The first several hamsters in our house lived in an old aquarium. It was nearly indestructible, and easy to see the rodents run and play. It worked perfect for dwarf hamsters, but not so well for the standard size fur-balls. They need way more room to run.
When we took in a geriatric, second-hand hamster a few years ago, he arrived all decked out. Great big wire cage, a couple wheels, food, several chew toys, extra bedding, and everything else you could possibly need. Like the hamster, most of his belongings are no longer with us. The cage still is. Since our daughter has chosen large (relatively) hamsters the last few times, this cage works wonderful.
One downside to this rodent abode; it is not as durable as the glass box we used before. The current occupant is neurotic, like most hamsters. He chews on everything in sight. Including the metal bars. It is music to the ears in the middle of the night. He climbs and hangs on every square inch of the cage as well. I do not know if it was all of his activity or the number of times we have opened and closed the door, but one of the joints finally broke.
At first glance, I thought this would be an easy repair. Then I looked beyond the damage and into the eyes of the smiling pint-sized destruction machine that lives in the cage. I decided to find an indestructible fix. I figured it would be fine to leave the little man in the cage while I thought about how to fix it. After all, he is a “big” hamster, and only one bar was broken. My discovery?
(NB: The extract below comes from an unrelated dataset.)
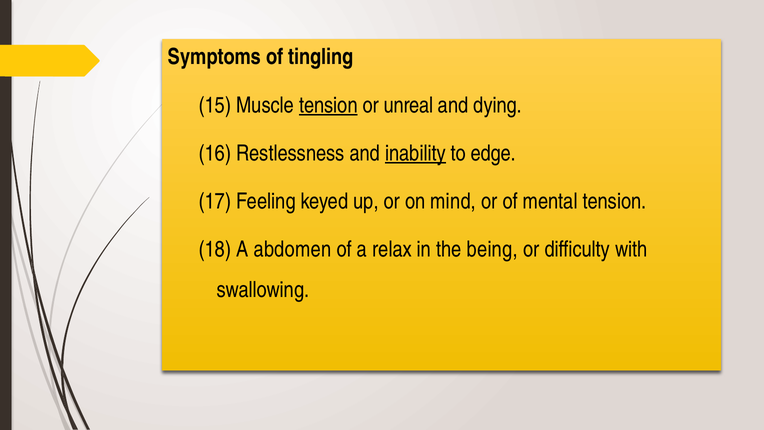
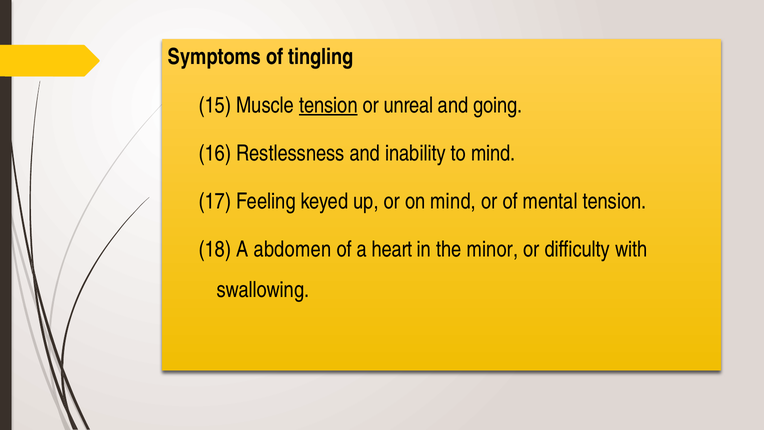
dying: dying -> going
inability underline: present -> none
to edge: edge -> mind
relax: relax -> heart
being: being -> minor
Turns out big hamsters can fit through small spaces.
After losing in a stare down, and getting dizzy watching him run on his wheel, I decided it was actually time to fix the problem. I had exactly thirty minutes before the kids’ bedtime. To slow down the Houdini hamster I made two small open chain links that I crimped to the broken bar. I crimped one to the bar above it, and the other to the bar below it.
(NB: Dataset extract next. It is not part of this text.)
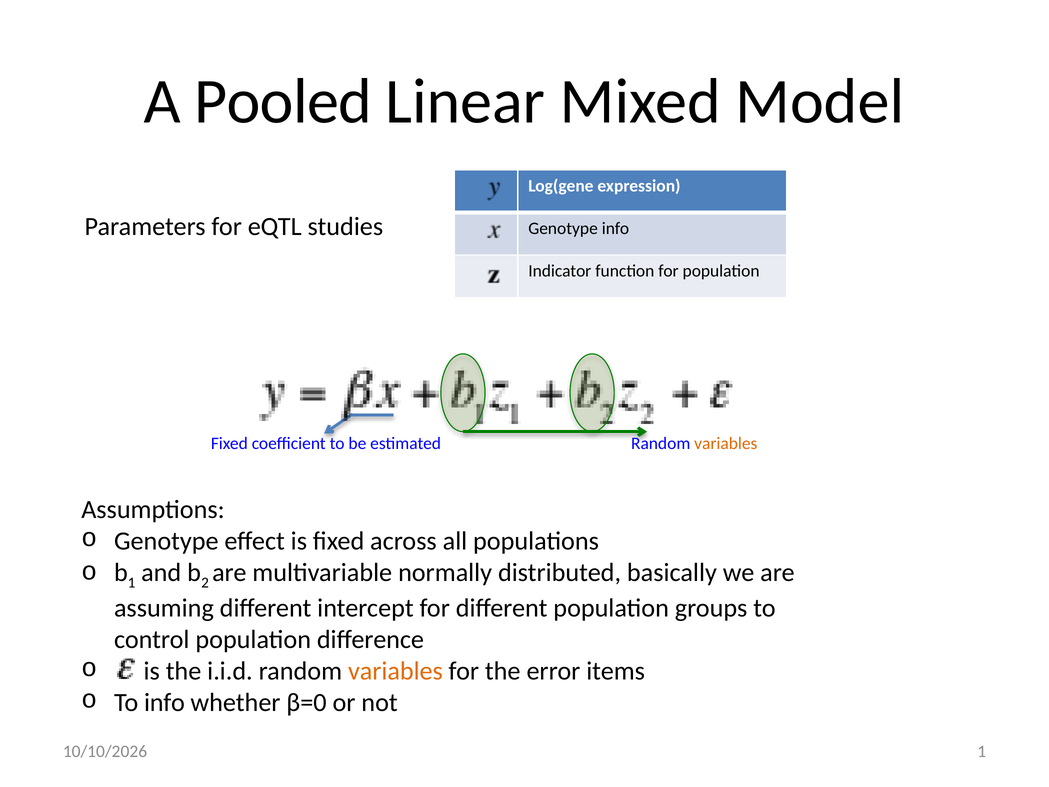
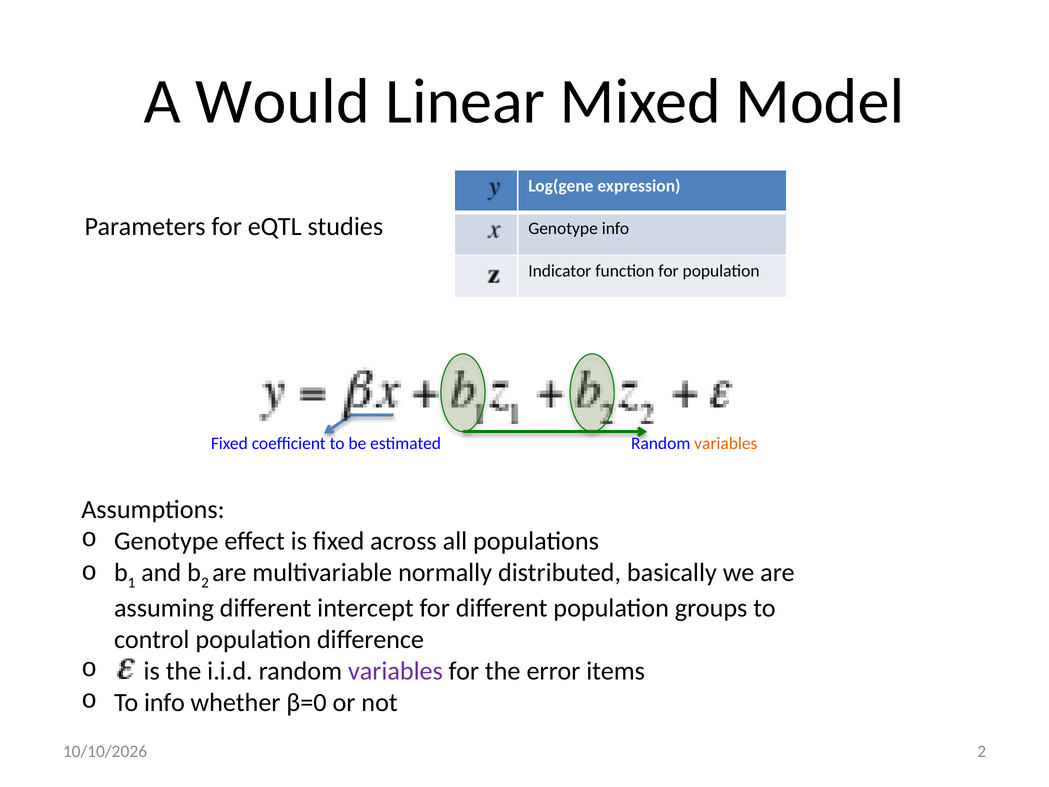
Pooled: Pooled -> Would
variables at (395, 671) colour: orange -> purple
1 at (982, 751): 1 -> 2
I made the links out of copper electrical wire, and made sure to remove any sharp edges. Those sharp edges still on the links were put outside the cage. I did not want there to be anything dangerous for a rodent with a chewing problem to gnaw on. The wire is strong enough that he is unable to bite pieces off that may hurt him. He also is not able to make sharp edges on it. It is nearly hamster proof.
Fun fact of the day: copper is a natural mineral in most of the seeds and lentils that comprise hamster food. This means the occasional (nightly) nibble (gnawing) on the wire will not hurt him. In fact, a small amount of copper is essential for hamsters to be able to digest certain proteins. It also helps increase the pigment in their fur.
While I would not throw a handful of pennies in the cage for chew toys, a little copper fix on the cage will not harm him. It has been almost two months since I fixed the cage. So far, so good. The hamster is as neurotic, busy, and contained as ever.